▶ EXERCISE DIRECTIONS
Copy every one of the records below line for line, changing nothing.

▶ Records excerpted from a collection
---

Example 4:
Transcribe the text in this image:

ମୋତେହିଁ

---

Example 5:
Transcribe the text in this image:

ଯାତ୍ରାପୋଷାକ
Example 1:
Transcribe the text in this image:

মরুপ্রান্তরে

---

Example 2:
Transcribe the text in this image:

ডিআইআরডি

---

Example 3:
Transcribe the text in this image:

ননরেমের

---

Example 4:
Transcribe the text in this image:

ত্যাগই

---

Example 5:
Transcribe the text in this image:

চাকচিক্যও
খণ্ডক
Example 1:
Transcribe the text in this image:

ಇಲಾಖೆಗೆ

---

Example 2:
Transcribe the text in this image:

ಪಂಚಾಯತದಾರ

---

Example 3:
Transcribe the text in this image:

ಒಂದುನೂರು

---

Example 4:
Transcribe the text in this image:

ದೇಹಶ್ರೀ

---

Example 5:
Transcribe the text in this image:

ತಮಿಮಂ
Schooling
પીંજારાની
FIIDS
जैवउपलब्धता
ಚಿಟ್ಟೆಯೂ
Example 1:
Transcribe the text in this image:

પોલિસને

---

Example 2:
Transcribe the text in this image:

▶ PROBLEM SOLUTION
---

Example 4:
Transcribe the text in this image:

ମୋତେହିଁ

---

Example 5:
Transcribe the text in this image:

ଯାତ୍ରାପୋଷାକ
Example 1:
Transcribe the text in this image:

মরুপ্রান্তরে

---

Example 2:
Transcribe the text in this image:

ডিআইআরডি

---

Example 3:
Transcribe the text in this image:

ননরেমের

---

Example 4:
Transcribe the text in this image:

ত্যাগই

---

Example 5:
Transcribe the text in this image:

চাকচিক্যও
খণ্ডক
Example 1:
Transcribe the text in this image:

ಇಲಾಖೆಗೆ

---

Example 2:
Transcribe the text in this image:

ಪಂಚಾಯತದಾರ

---

Example 3:
Transcribe the text in this image:

ಒಂದುನೂರು

---

Example 4:
Transcribe the text in this image:

ದೇಹಶ್ರೀ

---

Example 5:
Transcribe the text in this image:

ತಮಿಮಂ
Schooling
પીંજારાની
FIIDS
जैवउपलब्धता
ಚಿಟ್ಟೆಯೂ
Example 1:
Transcribe the text in this image:

પોલિસને

---

Example 2:
Transcribe the text in this image:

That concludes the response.